From a behaviourist view, Schizophrenia could be viewed as a kind of learned behaviour. “From this perspective, people engage in schizophrenic behaviour when it is more likely to be reinforced than normal behaviour (Rathus, 2004). This could be the result of being raised in an unrewarding or punitive situation. It could also be observed that this kind of behaviour is reinforced within the hospital setting, where the schizophrenic behaviour is reinforced through attention from professionals within that setting. Cognitive theory argues that behavior is affected by perception or interpretation of the environment during the process of learning. “Apparently inappropriate behavior must therefore arise from misinterpretation. Therapy tries to correct the misunderstanding, so that our behavior reacts appropriately to the environment” (Payne, 2006)

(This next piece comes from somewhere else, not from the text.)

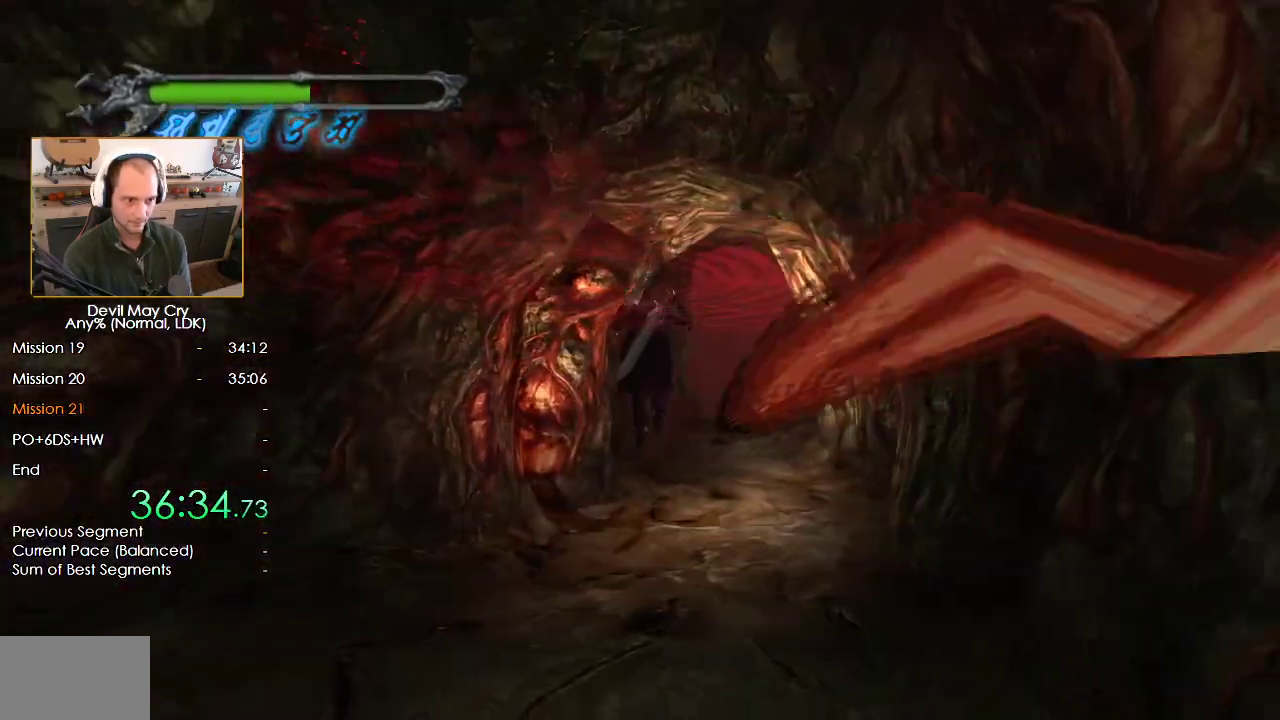
{"dt_ms": 500, "buttons": [], "left_stick": "up-right", "right_stick": "center", "events": [[217, "B", "down"], [483, "B", "up"]]}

I believe the experiences I have had with my father give me the ability to understand mental illness without stigmatising. It also helps me empathise with the sufferer and the family. An empathetic approach to someone who was hearing voices for example, would be to understand that to the person affect, they are very real. I fully understand the importance of having the right services in place in order for that person to thrive. My experience allows me to observe the wider context of a situation and realise that it is not only the primary sufferer of the condition that is affected. The wider family needs to be considered as they have a huge role to play in the well-being of the person concerned.